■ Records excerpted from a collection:
┄┄┄┄┄┄┄┄┄┄

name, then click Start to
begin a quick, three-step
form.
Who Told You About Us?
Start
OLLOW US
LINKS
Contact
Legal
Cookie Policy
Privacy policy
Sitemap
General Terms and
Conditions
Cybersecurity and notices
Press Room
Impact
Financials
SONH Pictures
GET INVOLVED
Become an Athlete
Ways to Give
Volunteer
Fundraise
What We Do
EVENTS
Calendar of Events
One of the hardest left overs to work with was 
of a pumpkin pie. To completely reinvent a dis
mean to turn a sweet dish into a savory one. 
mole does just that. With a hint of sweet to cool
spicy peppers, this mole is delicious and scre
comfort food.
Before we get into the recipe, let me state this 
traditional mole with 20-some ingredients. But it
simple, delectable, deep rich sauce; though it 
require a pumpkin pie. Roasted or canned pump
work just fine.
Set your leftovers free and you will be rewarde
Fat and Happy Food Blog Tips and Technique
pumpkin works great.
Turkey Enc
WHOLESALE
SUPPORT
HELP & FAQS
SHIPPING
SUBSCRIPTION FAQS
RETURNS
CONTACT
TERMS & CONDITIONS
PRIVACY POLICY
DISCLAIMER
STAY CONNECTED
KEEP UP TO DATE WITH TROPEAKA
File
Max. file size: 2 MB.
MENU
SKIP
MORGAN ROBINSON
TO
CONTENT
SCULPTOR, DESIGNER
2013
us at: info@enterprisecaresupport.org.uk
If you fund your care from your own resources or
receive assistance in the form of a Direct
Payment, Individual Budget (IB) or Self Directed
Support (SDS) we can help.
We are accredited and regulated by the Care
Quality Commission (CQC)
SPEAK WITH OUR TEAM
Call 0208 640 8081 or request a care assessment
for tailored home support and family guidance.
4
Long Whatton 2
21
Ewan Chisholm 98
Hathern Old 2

┄┄┄┄┄┄┄┄┄┄

■ What the task requires: Here the job is to restate all of the data word for word.

■ Output below:
name, then click Start to
begin a quick, three-step
form.
Who Told You About Us?
Start
OLLOW US
LINKS
Contact
Legal
Cookie Policy
Privacy policy
Sitemap
General Terms and
Conditions
Cybersecurity and notices
Press Room
Impact
Financials
SONH Pictures
GET INVOLVED
Become an Athlete
Ways to Give
Volunteer
Fundraise
What We Do
EVENTS
Calendar of Events
One of the hardest left overs to work with was 
of a pumpkin pie. To completely reinvent a dis
mean to turn a sweet dish into a savory one. 
mole does just that. With a hint of sweet to cool
spicy peppers, this mole is delicious and scre
comfort food.
Before we get into the recipe, let me state this 
traditional mole with 20-some ingredients. But it
simple, delectable, deep rich sauce; though it 
require a pumpkin pie. Roasted or canned pump
work just fine.
Set your leftovers free and you will be rewarde
Fat and Happy Food Blog Tips and Technique
pumpkin works great.
Turkey Enc
WHOLESALE
SUPPORT
HELP & FAQS
SHIPPING
SUBSCRIPTION FAQS
RETURNS
CONTACT
TERMS & CONDITIONS
PRIVACY POLICY
DISCLAIMER
STAY CONNECTED
KEEP UP TO DATE WITH TROPEAKA
File
Max. file size: 2 MB.
MENU
SKIP
MORGAN ROBINSON
TO
CONTENT
SCULPTOR, DESIGNER
2013
us at: info@enterprisecaresupport.org.uk
If you fund your care from your own resources or
receive assistance in the form of a Direct
Payment, Individual Budget (IB) or Self Directed
Support (SDS) we can help.
We are accredited and regulated by the Care
Quality Commission (CQC)
SPEAK WITH OUR TEAM
Call 0208 640 8081 or request a care assessment
for tailored home support and family guidance.
4
Long Whatton 2
21
Ewan Chisholm 98
Hathern Old 2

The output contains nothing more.